» TEXT EXCERPT:
== Segment start ==
However, more than offering Ellis a chance to play with Galactus, it’s also interesting to see Ellis writing. Ellis himself has been relatively critical of the superhero genre, and a bit of that shines through. I can’t help but get the feeling that I’m reading a big event comic that isn’t really interested in heroes. Lamenting the small-minded focus of the X-Men, Sam Wilson is very critical of how they just barged into a complicated situation. “I bet you didn’t even stop to turn on a TV to see if anything else was going on,” he suggests. Indeed, even Hawkeye – the former black ops specialist – finds working with superheroes a bit exhausting. “No showboating, no ‘you think this A stands for France’, no overgrown kids getting into their battle armour drunk,” he whines to the Black Widow. “The bigger and weirder this gets, the less professional it becomes.” Ellis even has Jean Grey call out Wolverine on his dickish behaviour during Mark Millar’s Ultimate X-Men run (“You’re the guy who confesses to being hired to kill the Professor — after I let you go to bed with me,” she warns him as he expresses concern, “So, really, shut up with anything that sounds like you care. Because you don’t.”), perhaps suggesting that these aren’t the kind of people who should be saving the world.
Incidentally, it’s interesting to note how much of a reaction that ‘you think this A stands for France’ line has drawn from other writers on the character. Early in his run on Captain America, Ed Brubaker went out of his way to have Steve Rogers share his anecdotes about the bravery of the French resistance as a none-too-subtle jab at Mark Millar. Here Ellis goes out of his way to not only ridicule the line, but also drafts his version of Captain America as perhaps a bit more mature than Millar’s iteration of the same character. “I knew Russian soldiers during the war,” he explains to a Russian supersoldier, “They were good and decent men, and they made horrible sacrifices to defend their people.”
To Ellis, Captain America isn’t a superhero, despite what the colourful costume might fool you into thinking. When his Russian counterpart suggests that there is some sort of magical quality to their confrontation (“There is music in this,” his foe suggests, “Great music”), Steve dismisses the romanticism with cold pragmatism. Fighting isn’t about showing off, as Steve explains, “Fighting’s about winning.”
The Ultimate iteration of the character has always been a little louder and more boistrous than his mainstream counterpart – Millar suggesting that he’s a product of a different time. Ellis, however, offers something of a more nuanced portrayal. This is a character who watched the world change while he was frozen – he never even saw the atomic bomb drop. He’s trapped in a world with concepts that to him are utterly terrifying in scope, but there are things that haven’t changed. Ready to leap into action rather than pondering the enormity of it all, he explains to Nick Fury, “Terrorism I can hit.” Hitting things is the one thing he is still very good at and hasn’t changed – perhaps that’s why he clings to it.
== Segment end ==
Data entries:
== Segment start ==
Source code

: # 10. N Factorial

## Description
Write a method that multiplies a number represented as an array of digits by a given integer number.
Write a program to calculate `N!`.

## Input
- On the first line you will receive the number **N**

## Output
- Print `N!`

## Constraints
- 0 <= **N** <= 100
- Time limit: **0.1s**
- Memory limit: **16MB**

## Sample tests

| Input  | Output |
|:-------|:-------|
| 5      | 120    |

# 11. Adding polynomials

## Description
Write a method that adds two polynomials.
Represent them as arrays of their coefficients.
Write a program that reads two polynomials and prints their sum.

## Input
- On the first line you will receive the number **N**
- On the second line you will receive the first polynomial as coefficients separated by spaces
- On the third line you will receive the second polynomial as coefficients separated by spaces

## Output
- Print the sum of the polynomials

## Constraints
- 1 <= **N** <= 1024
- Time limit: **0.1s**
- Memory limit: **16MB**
== Segment end ==
» YOUR TASKS:
1. In the comic review, who is Hawkeye speaking to when he complains about working with superheroes?
2. In the comic review, rewrite everything from "The Ultimate iteration" down to "clings to it.", putting "hydrogen bomb" in place of "atomic bomb".

» SOLUTION LIST:
1. The Black Widow.

2.
The Ultimate iteration of the character has always been a little louder and more boistrous than his mainstream counterpart – Millar suggesting that he’s a product of a different time. Ellis, however, offers something of a more nuanced portrayal. This is a character who watched the world change while he was frozen – he never even saw the hydrogen bomb drop. He’s trapped in a world with concepts that to him are utterly terrifying in scope, but there are things that haven’t changed. Ready to leap into action rather than pondering the enormity of it all, he explains to Nick Fury, “Terrorism I can hit.” Hitting things is the one thing he is still very good at and hasn’t changed – perhaps that’s why he clings to it.